C'est ainsi qu'il faut comprendre et affronter la production de fake news – comme stratégie de falsification de la réalité – et la réapparition de l'espionnage politique – comme stratégie de dissimulation de la réalité.
Comme l'a révélé la fuite de l'existence d'un dossier contre les antifascistes, produit ironiquement au ministère de la Justice, la mise en place du Centre national de renseignement (http://www.planalto.gov.br/ccivil_03/_ato2019-2022/2020/decreto/D10445.htm) et l'enquête menée par la STF sur la responsabilité du Boslonismo dans la production de "fake news", ces stratégies sont en cours.
La rationalité du secret, exprimant le caractère autoritaire du gouvernement, avait déjà été mise en pratique lorsque l'on a tenté de rendre inefficace la loi sur la transparence. Cependant, les révélations d'activités d'espionnage sont des faits nouveaux et, agrégées, constituent la matérialisation de la dissimulation comme politique, à travers l'obstruction de l'opposition et de la contestation.
Elle se constitue comme la préparation du pire. De ce qui peut être considéré comme une situation autoritaire. Un État dans lequel les mesures de régression démocratique et de suppression du contrôle social et institutionnel se consolident sans qu'il y ait rupture normative avec le système normatif de la démocratie. À partir de là, la question n'est plus de savoir s'il y aura ou non un coup d'État, mais de comprendre que l'autoritarisme peut émerger de la normalité démocratique et de sa norme.
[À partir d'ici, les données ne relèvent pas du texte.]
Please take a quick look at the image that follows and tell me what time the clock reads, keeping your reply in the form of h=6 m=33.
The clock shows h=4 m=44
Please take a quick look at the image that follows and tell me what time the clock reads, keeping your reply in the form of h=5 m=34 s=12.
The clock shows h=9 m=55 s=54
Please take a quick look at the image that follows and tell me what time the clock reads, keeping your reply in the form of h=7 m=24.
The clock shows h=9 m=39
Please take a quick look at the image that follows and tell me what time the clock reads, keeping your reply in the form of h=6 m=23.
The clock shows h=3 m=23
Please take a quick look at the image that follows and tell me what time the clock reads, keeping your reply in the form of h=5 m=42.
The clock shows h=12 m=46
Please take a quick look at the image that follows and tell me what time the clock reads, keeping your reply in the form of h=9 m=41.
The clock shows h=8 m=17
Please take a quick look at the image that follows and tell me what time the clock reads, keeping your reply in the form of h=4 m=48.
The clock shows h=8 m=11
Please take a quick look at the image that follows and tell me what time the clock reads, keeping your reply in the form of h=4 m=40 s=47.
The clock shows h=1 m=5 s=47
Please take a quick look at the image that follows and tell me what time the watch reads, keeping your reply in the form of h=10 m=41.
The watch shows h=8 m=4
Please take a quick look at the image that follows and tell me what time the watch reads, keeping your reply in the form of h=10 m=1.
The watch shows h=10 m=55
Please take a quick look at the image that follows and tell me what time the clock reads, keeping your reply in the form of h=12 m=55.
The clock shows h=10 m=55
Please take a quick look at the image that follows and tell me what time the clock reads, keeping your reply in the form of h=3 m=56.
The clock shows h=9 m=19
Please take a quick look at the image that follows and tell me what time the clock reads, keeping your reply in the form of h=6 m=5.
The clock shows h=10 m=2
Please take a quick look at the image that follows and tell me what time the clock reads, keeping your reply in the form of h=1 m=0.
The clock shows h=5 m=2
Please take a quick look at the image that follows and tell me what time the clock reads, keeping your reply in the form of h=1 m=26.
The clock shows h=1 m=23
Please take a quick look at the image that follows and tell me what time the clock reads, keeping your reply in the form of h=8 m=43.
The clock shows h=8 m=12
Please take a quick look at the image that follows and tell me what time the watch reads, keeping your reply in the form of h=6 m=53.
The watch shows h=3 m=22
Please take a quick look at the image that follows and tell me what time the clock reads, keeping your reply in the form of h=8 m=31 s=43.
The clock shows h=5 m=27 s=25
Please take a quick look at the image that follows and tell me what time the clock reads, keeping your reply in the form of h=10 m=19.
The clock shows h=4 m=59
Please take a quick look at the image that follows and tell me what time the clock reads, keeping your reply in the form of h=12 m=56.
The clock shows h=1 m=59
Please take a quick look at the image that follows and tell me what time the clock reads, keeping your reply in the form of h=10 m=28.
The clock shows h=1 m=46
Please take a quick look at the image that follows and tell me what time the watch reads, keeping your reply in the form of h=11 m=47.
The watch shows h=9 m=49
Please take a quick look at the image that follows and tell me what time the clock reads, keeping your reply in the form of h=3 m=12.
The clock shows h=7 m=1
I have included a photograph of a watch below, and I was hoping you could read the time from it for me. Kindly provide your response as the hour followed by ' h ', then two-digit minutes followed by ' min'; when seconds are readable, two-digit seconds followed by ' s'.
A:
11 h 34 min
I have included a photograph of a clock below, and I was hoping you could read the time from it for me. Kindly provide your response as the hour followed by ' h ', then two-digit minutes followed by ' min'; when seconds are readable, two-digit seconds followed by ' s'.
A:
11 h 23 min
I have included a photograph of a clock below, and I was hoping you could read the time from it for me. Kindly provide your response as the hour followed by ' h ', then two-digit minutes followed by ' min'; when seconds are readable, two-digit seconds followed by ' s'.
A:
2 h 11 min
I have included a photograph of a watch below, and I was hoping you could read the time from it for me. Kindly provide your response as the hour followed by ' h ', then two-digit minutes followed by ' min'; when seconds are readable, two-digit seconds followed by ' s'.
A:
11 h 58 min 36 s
La dictature militaire de 1964 a élevé cette dimension du secret à l'extrême matérielle de la dissimulation des cadavres de ceux qui y ont fait face. Aucun soutien social, aucune sympathie populaire ne doit repousser la résistance non plus à un œuf mais au serpent en éruption.
*Jorge Branco est doctorant en science politique à l'UFRGS.